Personal information
- Full name: Kennedy Kathleen White
- Date of birth: July 1, 2000 (age 26)
- Place of birth: Ann Arbor, Michigan
- Height: 1.77 m (5 ft 10 in)
- Position: Forward

Team information
- Current team: Tampa Bay Sun
- Number: 24

College career
- Years: Team / Apps / (Gls)
- 2019–2022: Bowling Green Falcons / 66 / (27)
- 2023: Mississippi State Bulldogs / 22 / (2)

Senior career*
- Years: Team / Apps / (Gls)
- 2019: Motor City FC
- 2024–2025: Győri ETO FC
- 2025–2026: Melbourne Victory / 14 / (8)
- 2026–: Tampa Bay Sun / 22 / (8)

= Kennedy White =

American soccer player (born 2000)

Kennedy Kathleen White (born July 1, 2000) is an American professional soccer player who currently plays as a forward for USL Super League club Tampa Bay Sun FC.

==Early life==
White was born on July 1, 2000, in the United States and is a native of Michigan, United States.
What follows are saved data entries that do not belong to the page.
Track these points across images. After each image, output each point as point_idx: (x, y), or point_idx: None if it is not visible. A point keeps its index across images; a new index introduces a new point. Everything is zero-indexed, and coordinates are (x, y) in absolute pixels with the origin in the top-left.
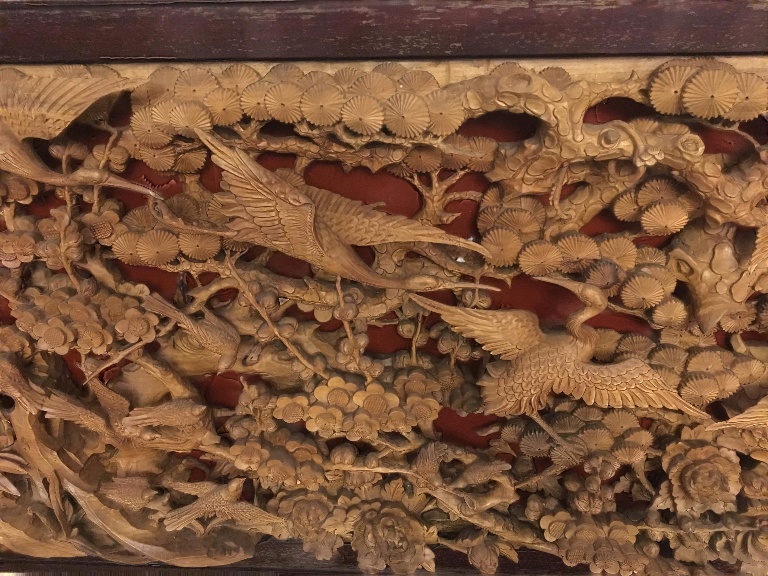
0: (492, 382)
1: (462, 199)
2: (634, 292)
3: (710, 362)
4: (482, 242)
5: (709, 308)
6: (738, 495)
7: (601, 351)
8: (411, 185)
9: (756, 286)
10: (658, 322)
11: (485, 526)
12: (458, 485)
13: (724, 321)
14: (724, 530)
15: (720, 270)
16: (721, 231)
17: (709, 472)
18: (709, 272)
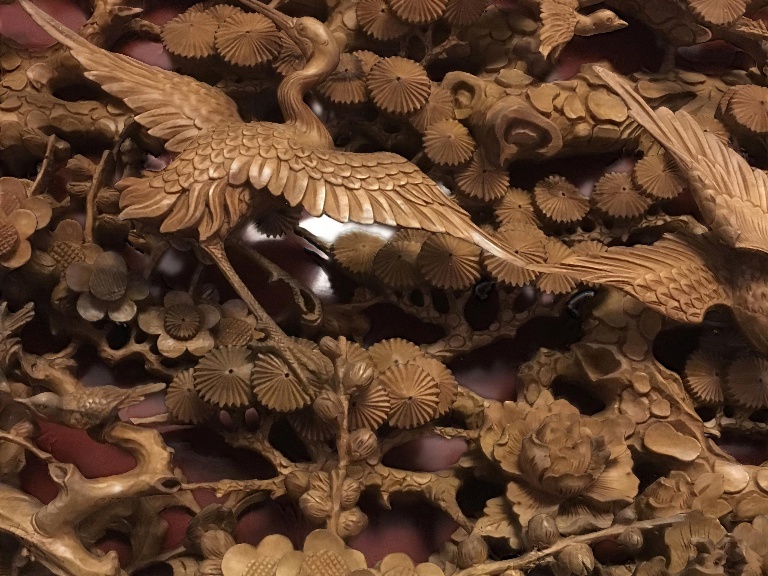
0: (144, 178)
1: (153, 33)
2: (384, 73)
3: (527, 231)
4: (165, 25)
5: (498, 105)
6: (648, 549)
7: (358, 255)
8: (82, 5)
9: (564, 107)
10: (433, 155)
11: (88, 571)
12: (37, 396)
13: (541, 199)
14: (617, 531)
15: (509, 81)
16: (507, 66)
17: (566, 429)
18: (495, 86)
The daughter of Brandon and Kate, she has an older sister and a younger sister.

Growing up, she attended Bowling Green State University in the United States, where she studied marketing. Following her stint there, she attended Mississippi State University in the United States.

==Club career==
White started her career with American side Motor City FC in 2019. During February 2024, she signed for Hungarian side Győri ETO FC.

Ahead of the 2025–26 season, she signed for Australian side Melbourne Victory FC, where she scored four goals in her first two league appearances.

On July 7, 2026, White was announced to have signed for USL Super League club Tampa Bay Sun FC.